[Task to complete] Each line of the material below needs to be returned exactly as written.

[Available data]

•••

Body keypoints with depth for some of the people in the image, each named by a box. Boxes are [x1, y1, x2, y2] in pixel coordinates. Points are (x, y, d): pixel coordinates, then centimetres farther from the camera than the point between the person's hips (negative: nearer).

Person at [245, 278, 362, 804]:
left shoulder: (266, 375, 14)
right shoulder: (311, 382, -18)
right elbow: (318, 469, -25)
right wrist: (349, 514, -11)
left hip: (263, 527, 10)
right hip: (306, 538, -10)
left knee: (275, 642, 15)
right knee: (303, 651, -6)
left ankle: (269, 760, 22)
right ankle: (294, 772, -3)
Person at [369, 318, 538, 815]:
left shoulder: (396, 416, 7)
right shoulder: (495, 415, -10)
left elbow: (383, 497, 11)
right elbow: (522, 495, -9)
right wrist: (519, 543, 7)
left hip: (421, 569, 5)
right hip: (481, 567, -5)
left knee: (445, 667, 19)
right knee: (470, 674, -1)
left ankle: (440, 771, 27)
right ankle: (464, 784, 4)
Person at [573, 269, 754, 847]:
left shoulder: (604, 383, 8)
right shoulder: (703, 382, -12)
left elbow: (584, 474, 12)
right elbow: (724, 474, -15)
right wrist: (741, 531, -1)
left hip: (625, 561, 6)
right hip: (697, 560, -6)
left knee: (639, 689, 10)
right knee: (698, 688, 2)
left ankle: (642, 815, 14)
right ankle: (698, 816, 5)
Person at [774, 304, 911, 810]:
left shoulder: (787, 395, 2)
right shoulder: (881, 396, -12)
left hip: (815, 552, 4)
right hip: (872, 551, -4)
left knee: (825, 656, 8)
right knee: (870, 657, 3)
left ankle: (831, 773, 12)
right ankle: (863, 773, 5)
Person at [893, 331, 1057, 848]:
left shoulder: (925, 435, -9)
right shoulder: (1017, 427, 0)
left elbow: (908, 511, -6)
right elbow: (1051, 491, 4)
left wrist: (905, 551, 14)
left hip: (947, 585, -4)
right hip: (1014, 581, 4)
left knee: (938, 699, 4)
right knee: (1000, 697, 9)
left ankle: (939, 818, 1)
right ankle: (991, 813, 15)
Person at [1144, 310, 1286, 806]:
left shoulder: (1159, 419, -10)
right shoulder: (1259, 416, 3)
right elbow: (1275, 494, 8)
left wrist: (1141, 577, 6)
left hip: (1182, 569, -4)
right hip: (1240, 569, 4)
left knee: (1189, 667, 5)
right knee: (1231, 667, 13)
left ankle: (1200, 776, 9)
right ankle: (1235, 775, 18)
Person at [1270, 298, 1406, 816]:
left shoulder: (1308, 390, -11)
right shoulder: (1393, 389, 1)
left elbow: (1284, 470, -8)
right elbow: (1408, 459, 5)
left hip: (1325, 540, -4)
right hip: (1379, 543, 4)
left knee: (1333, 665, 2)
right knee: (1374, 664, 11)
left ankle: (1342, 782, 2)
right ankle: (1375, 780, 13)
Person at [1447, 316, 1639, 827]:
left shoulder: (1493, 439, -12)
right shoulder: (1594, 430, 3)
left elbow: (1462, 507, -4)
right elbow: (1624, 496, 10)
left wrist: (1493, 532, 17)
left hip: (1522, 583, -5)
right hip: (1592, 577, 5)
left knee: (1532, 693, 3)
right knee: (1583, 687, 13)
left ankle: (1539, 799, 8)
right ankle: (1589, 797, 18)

•••

[Answer space]
Body keypoints with depth for some of the people in the image, each named by a box. Boxes are [x1, y1, x2, y2] in pixel coordinates. Points are (x, y, d): pixel coordinates, then centimetres farther from the camera than the point between the person's hips (negative: nearer).

Person at [245, 278, 362, 804]:
left shoulder: (266, 375, 14)
right shoulder: (311, 382, -18)
right elbow: (318, 469, -25)
right wrist: (349, 514, -11)
left hip: (263, 527, 10)
right hip: (306, 538, -10)
left knee: (275, 642, 15)
right knee: (303, 651, -6)
left ankle: (269, 760, 22)
right ankle: (294, 772, -3)
Person at [369, 318, 538, 815]:
left shoulder: (396, 416, 7)
right shoulder: (495, 415, -10)
left elbow: (383, 497, 11)
right elbow: (522, 495, -9)
right wrist: (519, 543, 7)
left hip: (421, 569, 5)
right hip: (481, 567, -5)
left knee: (445, 667, 19)
right knee: (470, 674, -1)
left ankle: (440, 771, 27)
right ankle: (464, 784, 4)
Person at [573, 269, 754, 847]:
left shoulder: (604, 383, 8)
right shoulder: (703, 382, -12)
left elbow: (584, 474, 12)
right elbow: (724, 474, -15)
right wrist: (741, 531, -1)
left hip: (625, 561, 6)
right hip: (697, 560, -6)
left knee: (639, 689, 10)
right knee: (698, 688, 2)
left ankle: (642, 815, 14)
right ankle: (698, 816, 5)
Person at [774, 304, 911, 810]:
left shoulder: (787, 395, 2)
right shoulder: (881, 396, -12)
left hip: (815, 552, 4)
right hip: (872, 551, -4)
left knee: (825, 656, 8)
right knee: (870, 657, 3)
left ankle: (831, 773, 12)
right ankle: (863, 773, 5)
Person at [893, 331, 1057, 848]:
left shoulder: (925, 435, -9)
right shoulder: (1017, 427, 0)
left elbow: (908, 511, -6)
right elbow: (1051, 491, 4)
left wrist: (905, 551, 14)
left hip: (947, 585, -4)
right hip: (1014, 581, 4)
left knee: (938, 699, 4)
right knee: (1000, 697, 9)
left ankle: (939, 818, 1)
right ankle: (991, 813, 15)
Person at [1144, 310, 1286, 806]:
left shoulder: (1159, 419, -10)
right shoulder: (1259, 416, 3)
right elbow: (1275, 494, 8)
left wrist: (1141, 577, 6)
left hip: (1182, 569, -4)
right hip: (1240, 569, 4)
left knee: (1189, 667, 5)
right knee: (1231, 667, 13)
left ankle: (1200, 776, 9)
right ankle: (1235, 775, 18)
Person at [1270, 298, 1406, 816]:
left shoulder: (1308, 390, -11)
right shoulder: (1393, 389, 1)
left elbow: (1284, 470, -8)
right elbow: (1408, 459, 5)
left hip: (1325, 540, -4)
right hip: (1379, 543, 4)
left knee: (1333, 665, 2)
right knee: (1374, 664, 11)
left ankle: (1342, 782, 2)
right ankle: (1375, 780, 13)
Person at [1447, 316, 1639, 827]:
left shoulder: (1493, 439, -12)
right shoulder: (1594, 430, 3)
left elbow: (1462, 507, -4)
right elbow: (1624, 496, 10)
left wrist: (1493, 532, 17)
left hip: (1522, 583, -5)
right hip: (1592, 577, 5)
left knee: (1532, 693, 3)
right knee: (1583, 687, 13)
left ankle: (1539, 799, 8)
right ankle: (1589, 797, 18)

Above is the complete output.